*ARBEITSAUFTRAG 1*:
Fassen Sie den Text über Helmut Käutner in zwei Sätzen zusammen.

*TEXT*:
----
Helmut Käutner
Helmut Käutner, geboren am 25. März 1908 in Düsseldorf, ab 1916 aufgewachsen in Essen, engagierte sich bereits während seiner Zeit am Realgymnasium in der Schultheatergruppe. Nach dem Abitur im Jahr 1926 nahm er Tanz- und Pantomimeunterricht an der Folkwang-Schule und studierte an der Kunstgewerbeschule in den Fächern Grafik, Kostümkunde, Bühnenbild und Innenarchitektur. 1928 wechselte er an der Universität München, wo er Germanistik, Philosophie, Psychologie, Kunstgeschichte und Theaterwissenschaften studierte. Außerdem besuchte er das Theaterseminar Arthur Kutschers, dessen Schüler als "die Zirkusleute" auftraten, und schrieb feuilletonistische Beiträge und Kritiken.
Im Frühjahr 1930 gründete Käutner gemeinsam mit Kurt E. Heyne, Bobby Todd (bürgerlich: Hans Karl Rohrer) und Werner Kleine eine Kabarettgruppe namens "Die vier Nachrichter". Mit dem Programm "Hier irrt Goethe", das sich satirisch mit dem "Goethe-Jahr" 1932 befasste, wurde das Quartett auch außerhalb Münchens bekannt. Von 1932 bis 1935 folgten Gastspiele in Deutschland, Österreich und der Schweiz. 1932 haben die vier gemeinsam einen ersten Filmauftritt in dem Kriegsfilm "Kreuzer Emden". Nach der Machtergreifung der Nazis wurde die Gruppe, obwohl eher unpolitisch, 1935 verboten. Während Todd und Heyne emigrierten, wendete Käutner sich der Grafik und der Innenarchitektur zu, schrieb außerdem Chansons und Schlager.
Diese Phase währte allerdings nicht lange: Bereits 1936 ging Käutner als Schauspieler an die Landesbühne Luisenburg im Fichtelgebirge, wechselte dann als Darsteller und Regisseur ans Leipziger Schauspielhaus, wo er auch seine spätere Ehefrau Erika Balqué kennen lernte. Von ihm verfasste Stücke wie "Ein Auto geht in See" oder "Juchten und Lavendel" wurden in Frankfurt und Leipzig uraufgeführt. Schließlich wechselte Käutner an die Münchner Kammerspiele und betätigte sich an diversen Berliner Bühnen. Gemeinsam mit Bobby E. Lüthge verfasste er Filmdrehbücher, etwa zu Paul Verhoevens "Salonwagen 451" (1939).
----
*BEREITGESTELLTE DATEN*:
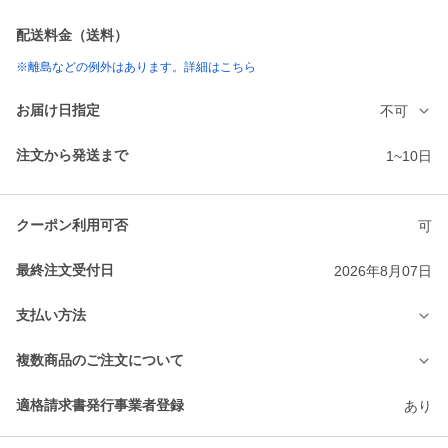
配送料金（送料）
※離島などの例外はあります。詳細はこちら
お届け日指定
不可
注文から発送まで
1~10日
クーポン利用可否
可
最終注文受付日
2026年8月07日
支払い方法
複数商品のご注文について
適格請求書発行事業者登録
あり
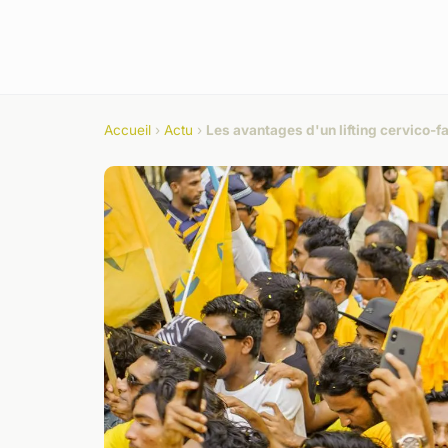
Accueil
›
Actu
›
Les avantages d'un lifting cervico-f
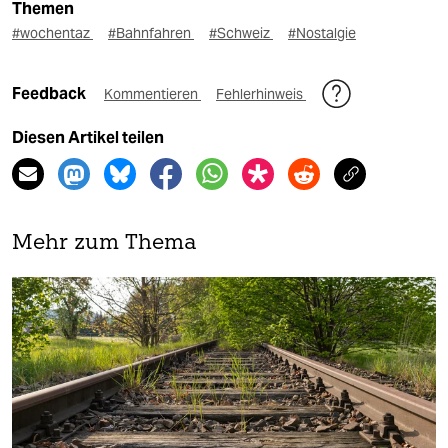
Themen
#wochentaz
#Bahnfahren
#Schweiz
#Nostalgie
Feedback
Kommentieren
Fehlerhinweis
Diesen Artikel teilen
Mehr zum Thema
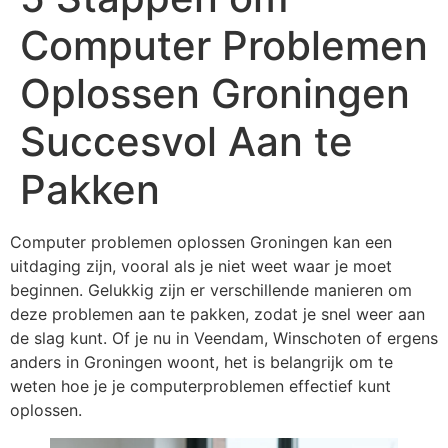
Computer Problemen
Oplossen Groningen
Succesvol Aan te
Pakken
Computer problemen oplossen Groningen kan een
uitdaging zijn, vooral als je niet weet waar je moet
beginnen. Gelukkig zijn er verschillende manieren om
deze problemen aan te pakken, zodat je snel weer aan
de slag kunt. Of je nu in Veendam, Winschoten of ergens
anders in Groningen woont, het is belangrijk om te
weten hoe je je computerproblemen effectief kunt
oplossen.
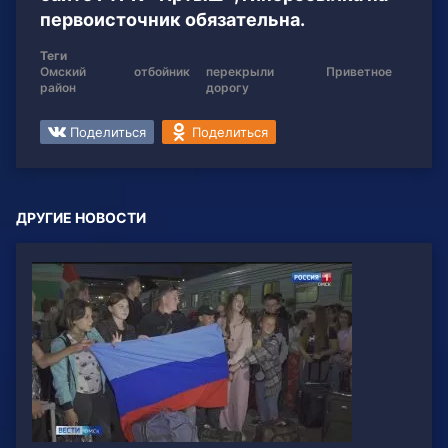
первоисточник обязательна.
Теги
Омский
отбойник
перекрыли
Приветное
район
дорогу
Поделиться
Поделиться
ДРУГИЕ НОВОСТИ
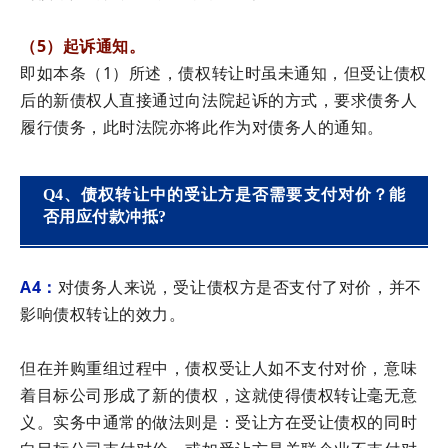
（5）起诉通知。
即如本条（1）所述，债权转让时虽未通知，但受让债权
后的新债权人直接通过向法院起诉的方式，要求债务人
履行债务，此时法院亦将此作为对债务人的通知。
Q4、债权转让中的受让方是否需要支付对价？能
否用应付款冲抵?
A4：
对债务人来说，受让债权方是否支付了对价，并不
影响债权转让的效力。
但在并购重组过程中，债权受让人如不支付对价，意味
着目标公司形成了新的债权，这就使得债权转让毫无意
义。实务中通常的做法则是：受让方在受让债权的同时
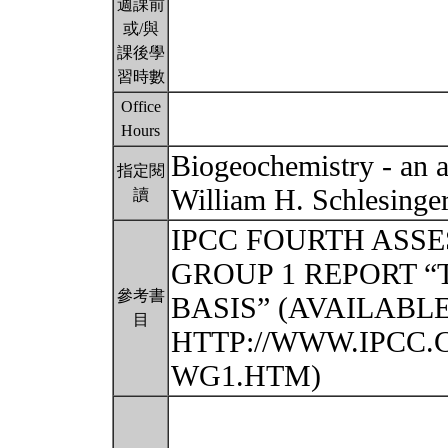
週課前
或/與
課後學
習時數
Office
Hours
Biogeochemistry - an a
指定閱
William H. Schlesing
讀
IPCC FOURTH ASS
GROUP 1 REPORT “
參考書
BASIS” (AVAILABL
目
HTTP://WWW.IPCC.
WG1.HTM)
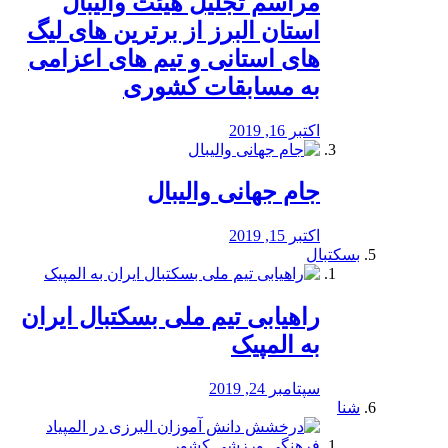
مراسم تجلیل هیئت والیبال
استان البرز از برترین های لیگ
های استانی و تیم های اعزامی
به مسابقات کشوری
اکتبر 16, 2019
جام جهانی والیبال
اکتبر 15, 2019
بسکتبال
راهیابی تیم ملی بسکتبال ایران
به المپیک
سپتامبر 24, 2019
شنا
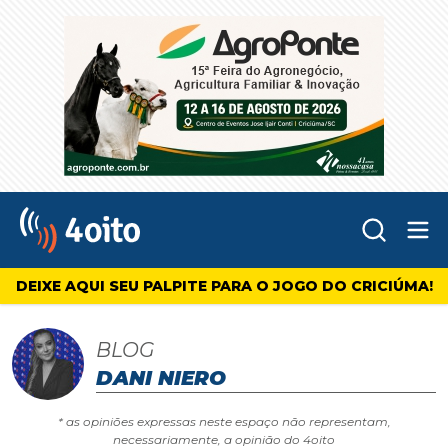
Abr
4oito
DEIXE AQUI SEU PALPITE PARA O JOGO DO CRICIÚMA!
BLOG
DANI NIERO
* as opiniões expressas neste espaço não representam,
necessariamente, a opinião do 4oito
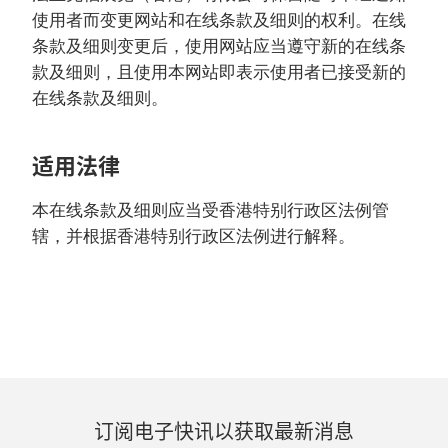
使用者而变更网站和在线条款及细则的权利。在线
条款及细则变更后，使用网站应当遵守新的在线条
款及细则，且使用本网站即表示使用者已接受新的
在线条款及细则。
适用法律
本在线条款及细则应当受香港特别行政区法例管
辖，并根据香港特别行政区法例进行解释。
订阅电子快讯以获取最新消息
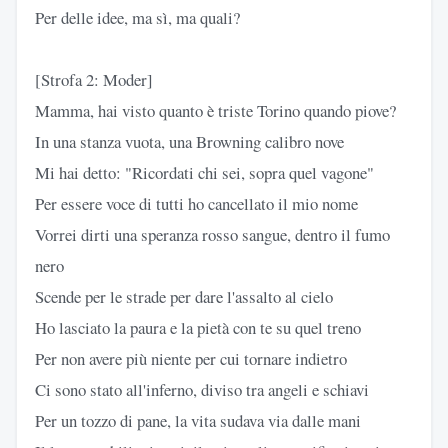
Per delle idee, ma sì, ma quali?
[Strofa 2: Moder]
Mamma, hai visto quanto è triste Torino quando piove?
In una stanza vuota, una Browning calibro nove
Mi hai detto: "Ricordati chi sei, sopra quel vagone"
Per essere voce di tutti ho cancellato il mio nome
Vorrei dirti una speranza rosso sangue, dentro il fumo
nero
Scende per le strade per dare l'assalto al cielo
Ho lasciato la paura e la pietà con te su quel treno
Per non avere più niente per cui tornare indietro
Ci sono stato all'inferno, diviso tra angeli e schiavi
Per un tozzo di pane, la vita sudava via dalle mani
----
*ARBEITSAUFTRAG 2*:
Wandeln Sie die Datensätze vom Anfang bis einschließlich der Zeile mit "ДРУГИЕ НОВОСТИ" in eine Markdown-Tabelle mit den Spalten „Nr.“ und „Datensatzzeile“ um, wobei jede Zeile eine fortlaufende Nummer erhält. Leerzeilen und die Bilder gehören nicht in die Antwort.

*ERGEBNIS 1*:
Helmut Käutner, 1908 in Düsseldorf geboren, nahm nach dem Abitur Unterricht an der Folkwang-Schule, studierte ab 1928 an der Universität München und gründete 1930 mit drei anderen die Kabarettgruppe „Die vier Nachrichter“, die 1935 verboten wurde. Ab 1936 war er als Schauspieler und Regisseur an Bühnen in Luisenburg, Leipzig, München und Berlin tätig, ließ eigene Stücke uraufführen und verfasste mit Bobby E. Lüthge Filmdrehbücher.

*ERGEBNIS 2*:
| Nr. | Datensatzzeile |
|---|---|
| 1 | 配送料金（送料） |
| 2 | ※離島などの例外はあります。詳細はこちら |
| 3 | お届け日指定 |
| 4 | 不可 |
| 5 | 注文から発送まで |
| 6 | 1~10日 |
| 7 | クーポン利用可否 |
| 8 | 可 |
| 9 | 最終注文受付日 |
| 10 | 2026年8月07日 |
| 11 | 支払い方法 |
| 12 | 複数商品のご注文について |
| 13 | 適格請求書発行事業者登録 |
| 14 | あり |
| 15 | Accueil |
| 16 | › |
| 17 | Actu |
| 18 | › |
| 19 | Les avantages d'un lifting cervico-f |
| 20 | Themen |
| 21 | #wochentaz |
| 22 | #Bahnfahren |
| 23 | #Schweiz |
| 24 | #Nostalgie |
| 25 | Feedback |
| 26 | Kommentieren |
| 27 | Fehlerhinweis |
| 28 | Diesen Artikel teilen |
| 29 | Mehr zum Thema |
| 30 | Computer Problemen |
| 31 | Oplossen Groningen |
| 32 | Succesvol Aan te |
| 33 | Pakken |
| 34 | Computer problemen oplossen Groningen kan een |
| 35 | uitdaging zijn, vooral als je niet weet waar je moet |
| 36 | beginnen. Gelukkig zijn er verschillende manieren om |
| 37 | deze problemen aan te pakken, zodat je snel weer aan |
| 38 | de slag kunt. Of je nu in Veendam, Winschoten of ergens |
| 39 | anders in Groningen woont, het is belangrijk om te |
| 40 | weten hoe je je computerproblemen effectief kunt |
| 41 | oplossen. |
| 42 | первоисточник обязательна. |
| 43 | Теги |
| 44 | Омский |
| 45 | отбойник |
| 46 | перекрыли |
| 47 | Приветное |
| 48 | район |
| 49 | дорогу |
| 50 | Поделиться |
| 51 | Поделиться |
| 52 | ДРУГИЕ НОВОСТИ |